* Текст:

+ + +

К 85-летию со дня рождения Людмилы Гурченко
Фото из семейного архива
Я давно не была в Эйн-Ходе – уникальном поселении на склоне горы Кармель, организованном художниками, скульпторами, артистами в далеком 1954 г. Эта деревня многие годы была одним из центров культурной жизни Израиля. Но в декабре 2010-го случилось несчастье – на горе Кармель четыре дня бушевал пожар. Сгорели не только леса, оливковые рощи, виноградники, но и колония художников… И, что самое горькое, сгорели произведения искусства. Нестерпимо больно было даже приблизиться к пепелищу. Увы, я не обладаю силой духа скульптора Валентины Брусиловской, которая, стоя перед руинами своего дома, сказала: «Этого уже нет… Значит, нужно двигаться дальше»…
С тех пор прошло много лет. Недавно я снова побывала в Эйн-Ходе. Деревня художников восстановилась. Над ней словно витает образ птицы Феникс – не в метафорическом, в самом прямом смысле. Лишь одно утрачено безвозвратно – произведения мастеров. В том числе картины всемирно известного художника Михаила Брусиловского. Но тут уж ничего не поделаешь. Разве только убеждать себя, что к непоправимому нужно относиться философски.
В тот вечер в новом красивом доме Валентины Брусиловской было много гостей. Среди них чета «свежих» репатриантов – музыкант и композитор Константин Купервейс с женой Наташей. О Купервeйсе я прежде слышала немало, но встретились мы впервые. Оказалось, израильское гражданство они с женой получили еще в 2016 г., но пока живут на два дома – лето проводят в Москве, поскольку Константин тяжело переносит жару. Но более всего тормозит окончательный переезд неуверенность: удастся ли музыканту найти в Израиле профессиональное применение? В Москве у него работа, гастроли, сложился творческий тендем с актрисой и певицей Ириной Мирошниченко. А что ждет в Израиле, неизвестно.

+ + +

* Сохраненные данные:
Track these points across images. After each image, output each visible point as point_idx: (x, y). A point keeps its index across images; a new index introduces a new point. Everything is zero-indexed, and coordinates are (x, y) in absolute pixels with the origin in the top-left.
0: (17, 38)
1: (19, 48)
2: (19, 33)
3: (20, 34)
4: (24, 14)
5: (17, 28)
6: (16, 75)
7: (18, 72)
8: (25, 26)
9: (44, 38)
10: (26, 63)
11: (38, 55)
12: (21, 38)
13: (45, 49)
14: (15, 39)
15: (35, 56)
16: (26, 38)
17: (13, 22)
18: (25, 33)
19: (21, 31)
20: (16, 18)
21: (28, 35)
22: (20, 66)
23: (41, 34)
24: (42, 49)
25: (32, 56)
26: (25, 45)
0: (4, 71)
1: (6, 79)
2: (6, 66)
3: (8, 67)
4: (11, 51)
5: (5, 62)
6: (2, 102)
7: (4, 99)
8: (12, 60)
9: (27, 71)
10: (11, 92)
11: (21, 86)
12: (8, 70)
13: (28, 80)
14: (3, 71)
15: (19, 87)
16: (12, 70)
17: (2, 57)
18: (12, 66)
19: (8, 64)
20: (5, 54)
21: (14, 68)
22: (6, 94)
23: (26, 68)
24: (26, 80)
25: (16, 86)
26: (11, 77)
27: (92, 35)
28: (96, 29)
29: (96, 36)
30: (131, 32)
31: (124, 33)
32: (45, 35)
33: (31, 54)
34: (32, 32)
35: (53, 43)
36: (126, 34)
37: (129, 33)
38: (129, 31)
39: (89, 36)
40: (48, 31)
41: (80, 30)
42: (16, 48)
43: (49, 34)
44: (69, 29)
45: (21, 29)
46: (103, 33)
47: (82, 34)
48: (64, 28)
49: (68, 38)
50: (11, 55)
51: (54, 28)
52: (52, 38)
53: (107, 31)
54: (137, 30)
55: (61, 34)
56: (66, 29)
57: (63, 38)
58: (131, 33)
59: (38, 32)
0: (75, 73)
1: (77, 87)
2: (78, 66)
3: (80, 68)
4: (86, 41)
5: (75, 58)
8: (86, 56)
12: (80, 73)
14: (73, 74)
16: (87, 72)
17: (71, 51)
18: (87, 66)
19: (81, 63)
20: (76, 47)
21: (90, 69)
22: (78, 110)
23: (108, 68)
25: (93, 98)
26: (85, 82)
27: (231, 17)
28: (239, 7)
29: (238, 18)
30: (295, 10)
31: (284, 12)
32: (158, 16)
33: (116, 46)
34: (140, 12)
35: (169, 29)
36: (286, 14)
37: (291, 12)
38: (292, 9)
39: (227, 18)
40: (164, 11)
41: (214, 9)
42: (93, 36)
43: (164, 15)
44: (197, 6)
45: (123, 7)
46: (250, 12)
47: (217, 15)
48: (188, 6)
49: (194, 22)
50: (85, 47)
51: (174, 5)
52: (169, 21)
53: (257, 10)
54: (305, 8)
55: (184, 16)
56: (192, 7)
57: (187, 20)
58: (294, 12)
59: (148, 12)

+ + +

* Задания:
1. В каком году было основано поселение Эйн-Ход, по тексту об Эйн-Ходе?
2. Продолжите текст об Эйн-Ходе, начиная сразу после его последнего предложения.

* Ответы по заданиям:
1. В 1954 году.

2.
Я бы слукавила, если бы не призналась: мой интерес к Купервейсу подогревался дополнительным обстоятельством: Константин в течение почти 20 лет был мужем Людмилы Гурченко. Когда она умерла, российское телевидение и пресса атаковали Купервейса расспросами о скрытой от публики жизни актрисы, ее экстравагантных выходках, сложных отношениях с дочерью, о внуке, погибшем от передозировки наркотиков… При этом сам он всегда оставался «за кадром», словно состоять «при Гурченко» было его главным занятием в жизни.
«Как странно, – думала я, читая очередное интервью, – почему никого не интересует личность человека, которого любила такая яркая, талантливая, особенная женщина, какой была Людмила Гурченко? Разве судьба и творчество Купервейса не достойны самостоятельного внимания?» Сейчас, когда представился случай, мне захотелось перенести акцент с Людмилы Марковны на самого Константина, узнать побольше о его творчестве, о семье, об отце Тобяше Купервейсе, чью книгу «Исповедь старого еврея» он мне презентовал.
– У вашего отца редкое имя. Кажется, в ТАНАХе есть персонаж Тобиягу, это как-то связано?
– Видимо. Ведь папа вырос в ортодоксальной еврейской семье.
– Расскажите о нем.
– Папа был необыкновенным человеком, добрым, мудрым, талантливым пианистом. Родился он в Польше. В России оказался, когда часть Польши стала советской. Все его родные погибли в Треблинке, он остался жив чудом. Герой фильма Полански «Пианист» Владислав Шпильман и вся его история как будто списаны с папы. Когда вы прочтете книгу, многое поймете о моем отце. Он умер в преклонном возрасте несколько лет назад. О его кончине мы не решились рассказать маме, ей уже исполнилось сто лет… Мама тоже была пианисткой. Они с папой прожили долгую, сложную и, я считаю, счастливую жизнь. Мне их очень не хватает.
– Как пианист вы продолжили династию?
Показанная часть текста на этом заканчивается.